Items listed in a dataset
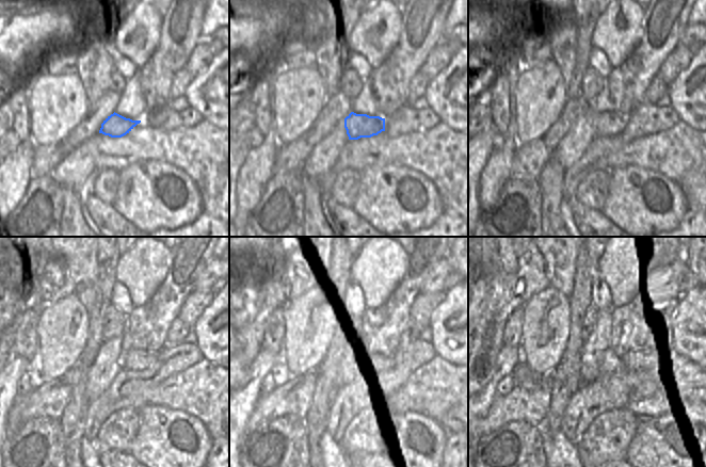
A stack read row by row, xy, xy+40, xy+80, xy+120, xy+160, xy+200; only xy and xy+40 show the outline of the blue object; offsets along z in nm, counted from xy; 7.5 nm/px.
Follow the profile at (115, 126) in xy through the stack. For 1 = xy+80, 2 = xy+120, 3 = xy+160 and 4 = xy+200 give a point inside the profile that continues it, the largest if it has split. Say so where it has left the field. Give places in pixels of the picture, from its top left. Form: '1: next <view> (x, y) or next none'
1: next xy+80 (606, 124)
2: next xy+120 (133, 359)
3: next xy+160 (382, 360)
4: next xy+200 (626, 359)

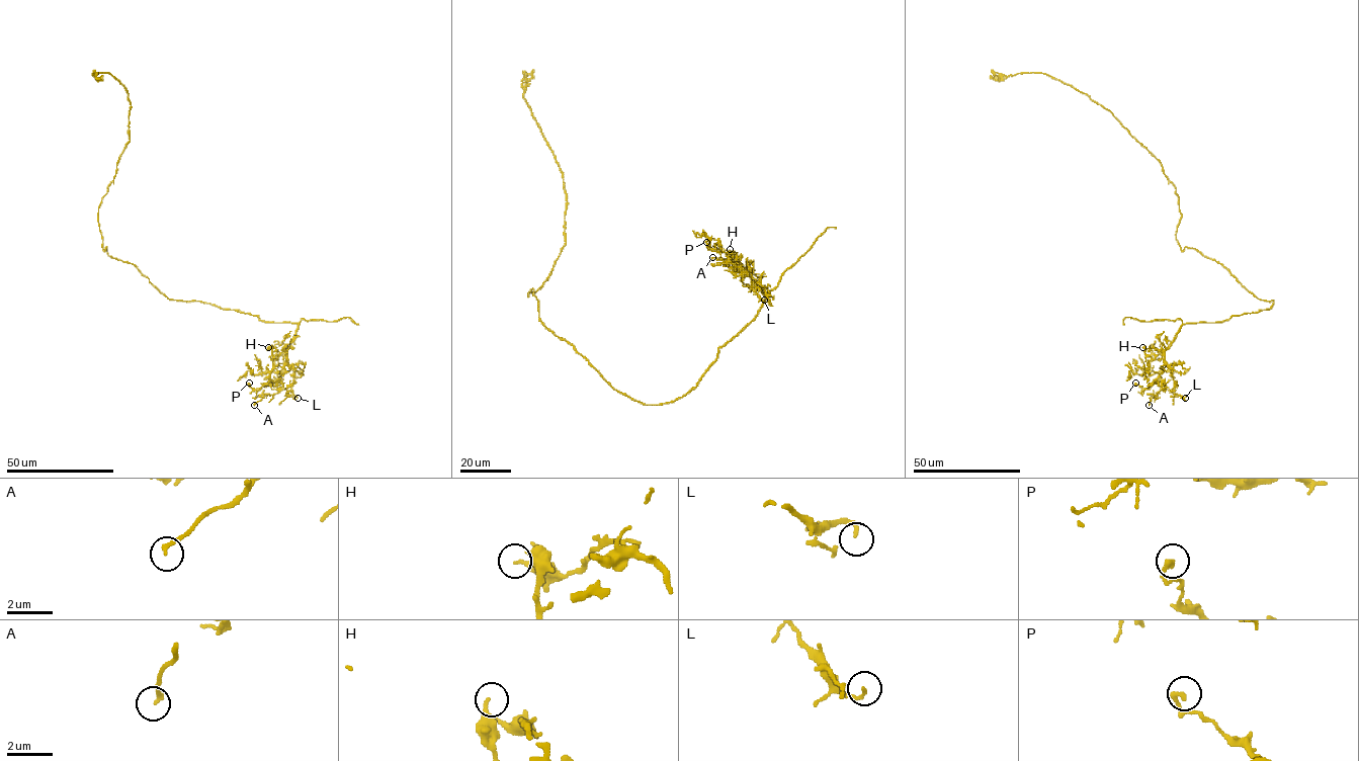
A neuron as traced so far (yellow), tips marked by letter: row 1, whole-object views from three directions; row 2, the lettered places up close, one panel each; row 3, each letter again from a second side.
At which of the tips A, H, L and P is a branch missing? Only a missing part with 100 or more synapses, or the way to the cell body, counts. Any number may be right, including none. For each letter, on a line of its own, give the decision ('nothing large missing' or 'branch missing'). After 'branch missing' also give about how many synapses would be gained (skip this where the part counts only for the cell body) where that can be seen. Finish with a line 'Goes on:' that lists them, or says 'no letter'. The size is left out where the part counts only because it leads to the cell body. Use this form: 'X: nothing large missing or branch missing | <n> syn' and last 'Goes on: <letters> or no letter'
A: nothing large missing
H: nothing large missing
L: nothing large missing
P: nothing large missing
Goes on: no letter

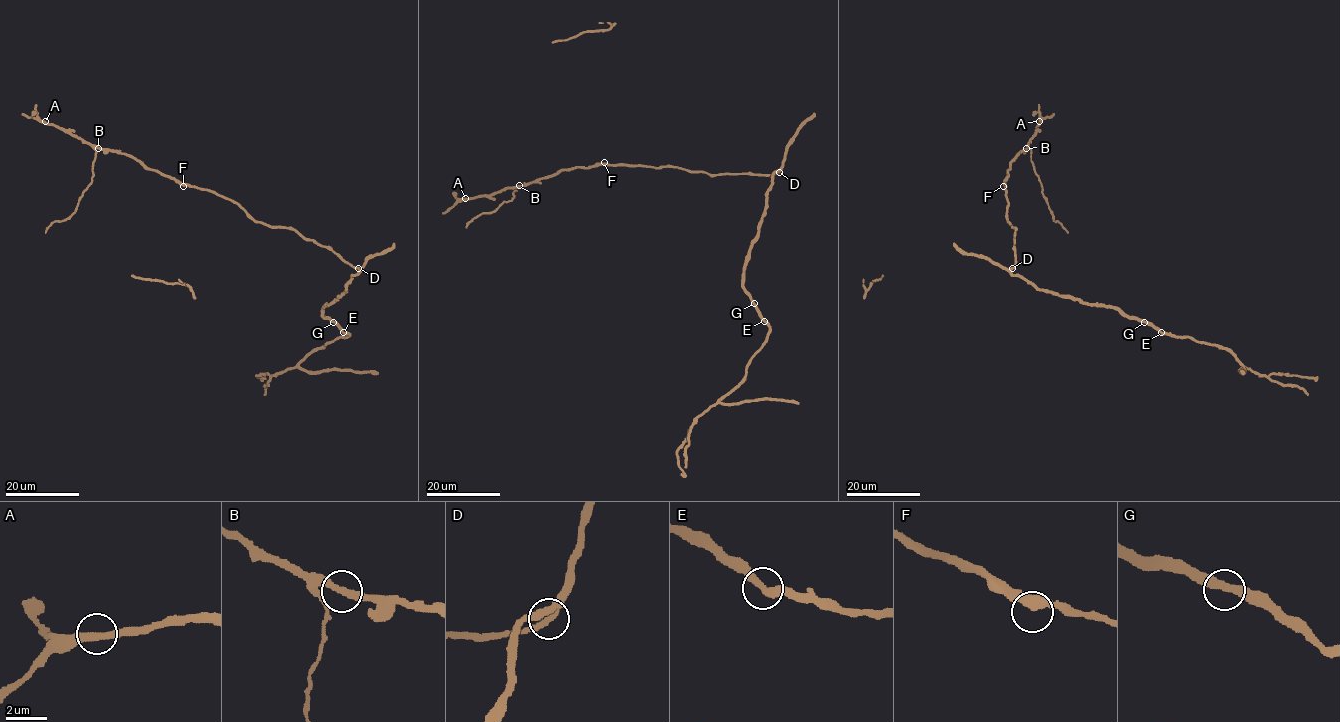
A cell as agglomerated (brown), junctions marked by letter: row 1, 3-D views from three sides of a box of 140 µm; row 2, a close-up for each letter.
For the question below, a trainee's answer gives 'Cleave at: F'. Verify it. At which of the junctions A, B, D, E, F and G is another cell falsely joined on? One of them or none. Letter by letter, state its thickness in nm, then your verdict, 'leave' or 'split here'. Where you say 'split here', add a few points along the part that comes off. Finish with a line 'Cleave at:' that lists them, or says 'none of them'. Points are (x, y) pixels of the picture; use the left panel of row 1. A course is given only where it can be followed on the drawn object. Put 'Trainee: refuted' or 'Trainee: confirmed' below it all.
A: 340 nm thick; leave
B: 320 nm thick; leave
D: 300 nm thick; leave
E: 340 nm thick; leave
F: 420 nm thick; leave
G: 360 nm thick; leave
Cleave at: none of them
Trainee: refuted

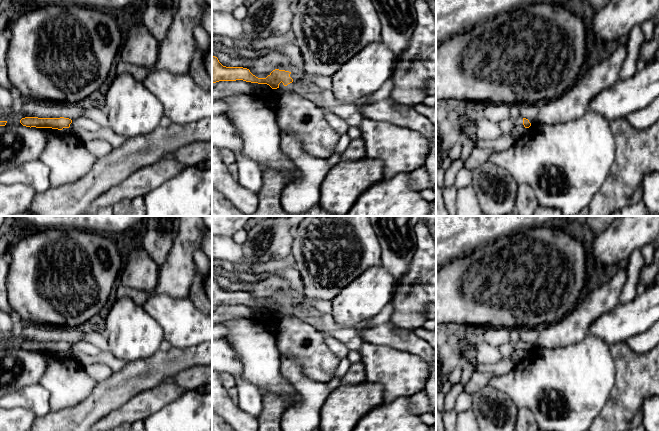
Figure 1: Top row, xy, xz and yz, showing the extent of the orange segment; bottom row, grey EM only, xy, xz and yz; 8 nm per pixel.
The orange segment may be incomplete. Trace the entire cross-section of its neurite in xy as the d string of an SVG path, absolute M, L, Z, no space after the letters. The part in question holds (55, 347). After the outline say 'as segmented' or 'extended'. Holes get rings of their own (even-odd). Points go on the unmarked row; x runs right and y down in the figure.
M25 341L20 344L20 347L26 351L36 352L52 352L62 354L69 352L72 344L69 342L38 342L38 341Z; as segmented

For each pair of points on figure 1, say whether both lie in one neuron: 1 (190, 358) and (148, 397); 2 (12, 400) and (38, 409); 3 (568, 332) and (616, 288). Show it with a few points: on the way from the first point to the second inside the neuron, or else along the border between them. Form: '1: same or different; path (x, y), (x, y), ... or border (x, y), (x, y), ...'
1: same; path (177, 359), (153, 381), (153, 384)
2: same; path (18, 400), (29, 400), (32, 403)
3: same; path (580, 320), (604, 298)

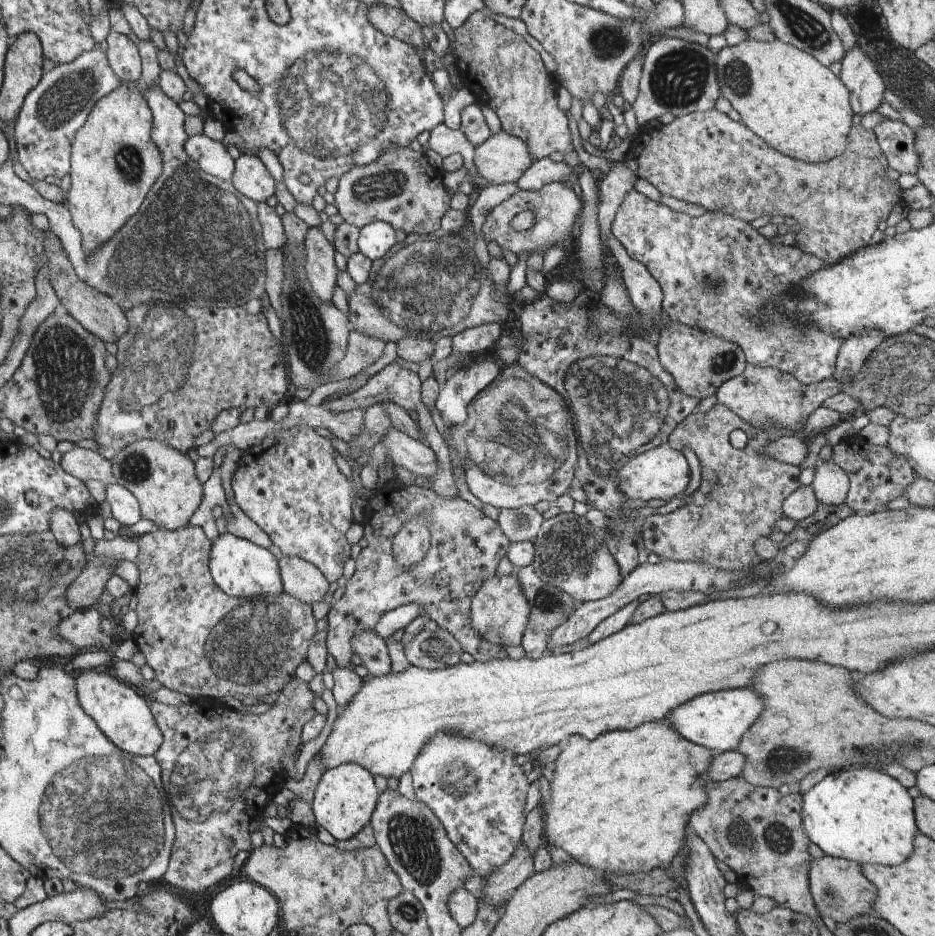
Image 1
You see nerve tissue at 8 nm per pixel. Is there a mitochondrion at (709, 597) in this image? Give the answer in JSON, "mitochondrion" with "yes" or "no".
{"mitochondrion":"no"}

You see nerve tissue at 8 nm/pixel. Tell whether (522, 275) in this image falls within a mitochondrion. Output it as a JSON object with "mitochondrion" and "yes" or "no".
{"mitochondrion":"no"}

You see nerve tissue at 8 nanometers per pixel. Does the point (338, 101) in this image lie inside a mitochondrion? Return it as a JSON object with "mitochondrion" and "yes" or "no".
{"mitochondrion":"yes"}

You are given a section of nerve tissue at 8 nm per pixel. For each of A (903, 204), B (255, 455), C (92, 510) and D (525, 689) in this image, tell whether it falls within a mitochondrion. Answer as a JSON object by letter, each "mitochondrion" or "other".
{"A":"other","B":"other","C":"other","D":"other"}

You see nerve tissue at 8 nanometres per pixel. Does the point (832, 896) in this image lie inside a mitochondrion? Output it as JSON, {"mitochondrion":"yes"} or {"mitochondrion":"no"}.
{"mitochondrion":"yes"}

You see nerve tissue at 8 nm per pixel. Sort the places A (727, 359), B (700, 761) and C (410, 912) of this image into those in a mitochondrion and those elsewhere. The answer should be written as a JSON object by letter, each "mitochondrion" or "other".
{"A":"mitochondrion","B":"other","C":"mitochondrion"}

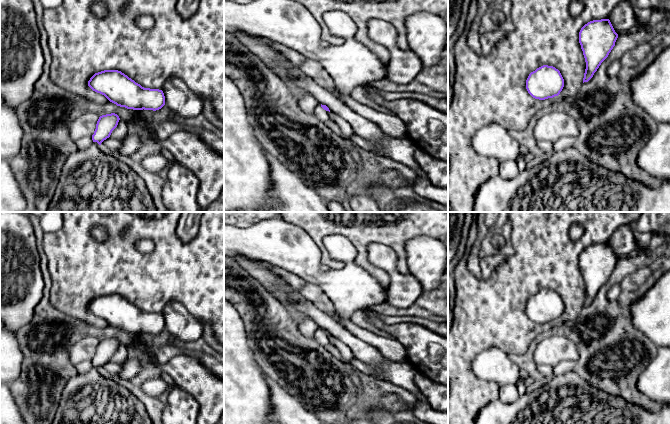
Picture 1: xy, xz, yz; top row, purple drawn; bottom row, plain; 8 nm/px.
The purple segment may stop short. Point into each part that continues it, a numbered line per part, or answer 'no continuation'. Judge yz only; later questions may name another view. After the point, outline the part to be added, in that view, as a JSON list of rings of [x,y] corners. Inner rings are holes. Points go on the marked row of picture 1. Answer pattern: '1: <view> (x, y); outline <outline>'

## [WHAT TO DO]
Give the entries again without a single change, but with no pictures.

## [RESPONSE]
A stack read row by row, xy, xy+40, xy+80, xy+120, xy+160, xy+200; only xy and xy+40 show the outline of the blue object; offsets along z in nm, counted from xy; 7.5 nm/px.
Follow the profile at (115, 126) in xy through the stack. For 1 = xy+80, 2 = xy+120, 3 = xy+160 and 4 = xy+200 give a point inside the profile that continues it, the largest if it has split. Say so where it has left the field. Give places in pixels of the picture, from its top left. Form: '1: next <view> (x, y) or next none'
1: next xy+80 (606, 124)
2: next xy+120 (133, 359)
3: next xy+160 (382, 360)
4: next xy+200 (626, 359)

A neuron as traced so far (yellow), tips marked by letter: row 1, whole-object views from three directions; row 2, the lettered places up close, one panel each; row 3, each letter again from a second side.
At which of the tips A, H, L and P is a branch missing? Only a missing part with 100 or more synapses, or the way to the cell body, counts. Any number may be right, including none. For each letter, on a line of its own, give the decision ('nothing large missing' or 'branch missing'). After 'branch missing' also give about how many synapses would be gained (skip this where the part counts only for the cell body) where that can be seen. Finish with a line 'Goes on:' that lists them, or says 'no letter'. The size is left out where the part counts only because it leads to the cell body. Use this form: 'X: nothing large missing or branch missing | <n> syn' and last 'Goes on: <letters> or no letter'
A: nothing large missing
H: nothing large missing
L: nothing large missing
P: nothing large missing
Goes on: no letter

A cell as agglomerated (brown), junctions marked by letter: row 1, 3-D views from three sides of a box of 140 µm; row 2, a close-up for each letter.
For the question below, a trainee's answer gives 'Cleave at: F'. Verify it. At which of the junctions A, B, D, E, F and G is another cell falsely joined on? One of them or none. Letter by letter, state its thickness in nm, then your verdict, 'leave' or 'split here'. Where you say 'split here', add a few points along the part that comes off. Finish with a line 'Cleave at:' that lists them, or says 'none of them'. Points are (x, y) pixels of the picture; use the left panel of row 1. A course is given only where it can be followed on the drawn object. Put 'Trainee: refuted' or 'Trainee: confirmed' below it all.
A: 340 nm thick; leave
B: 320 nm thick; leave
D: 300 nm thick; leave
E: 340 nm thick; leave
F: 420 nm thick; leave
G: 360 nm thick; leave
Cleave at: none of them
Trainee: refuted

Figure 1: Top row, xy, xz and yz, showing the extent of the orange segment; bottom row, grey EM only, xy, xz and yz; 8 nm per pixel.
The orange segment may be incomplete. Trace the entire cross-section of its neurite in xy as the d string of an SVG path, absolute M, L, Z, no space after the letters. The part in question holds (55, 347). After the outline say 'as segmented' or 'extended'. Holes get rings of their own (even-odd). Points go on the unmarked row; x runs right and y down in the figure.
M25 341L20 344L20 347L26 351L36 352L52 352L62 354L69 352L72 344L69 342L38 342L38 341Z; as segmented

For each pair of points on figure 1, say whether both lie in one neuron: 1 (190, 358) and (148, 397); 2 (12, 400) and (38, 409); 3 (568, 332) and (616, 288). Show it with a few points: on the way from the first point to the second inside the neuron, or else along the border between them. Form: '1: same or different; path (x, y), (x, y), ... or border (x, y), (x, y), ...'
1: same; path (177, 359), (153, 381), (153, 384)
2: same; path (18, 400), (29, 400), (32, 403)
3: same; path (580, 320), (604, 298)

Image 1
You see nerve tissue at 8 nm per pixel. Is there a mitochondrion at (709, 597) in this image? Give the answer in JSON, "mitochondrion" with "yes" or "no".
{"mitochondrion":"no"}

You see nerve tissue at 8 nm/pixel. Tell whether (522, 275) in this image falls within a mitochondrion. Output it as a JSON object with "mitochondrion" and "yes" or "no".
{"mitochondrion":"no"}

You see nerve tissue at 8 nanometers per pixel. Does the point (338, 101) in this image lie inside a mitochondrion? Return it as a JSON object with "mitochondrion" and "yes" or "no".
{"mitochondrion":"yes"}

You are given a section of nerve tissue at 8 nm per pixel. For each of A (903, 204), B (255, 455), C (92, 510) and D (525, 689) in this image, tell whether it falls within a mitochondrion. Answer as a JSON object by letter, each "mitochondrion" or "other".
{"A":"other","B":"other","C":"other","D":"other"}

You see nerve tissue at 8 nanometres per pixel. Does the point (832, 896) in this image lie inside a mitochondrion? Output it as JSON, {"mitochondrion":"yes"} or {"mitochondrion":"no"}.
{"mitochondrion":"yes"}

You see nerve tissue at 8 nm per pixel. Sort the places A (727, 359), B (700, 761) and C (410, 912) of this image into those in a mitochondrion and those elsewhere. The answer should be written as a JSON object by letter, each "mitochondrion" or "other".
{"A":"mitochondrion","B":"other","C":"mitochondrion"}

Picture 1: xy, xz, yz; top row, purple drawn; bottom row, plain; 8 nm/px.
The purple segment may stop short. Point into each part that continues it, a numbered line per part, or answer 'no continuation'. Judge yz only; later questions may name another view. After the point, outline the part to be added, in that view, as a JSON list of rings of [x,y] corners. Inner rings are holes. Points go on the marked row of picture 1. Answer pattern: '1: <view> (x, y); outline <outline>'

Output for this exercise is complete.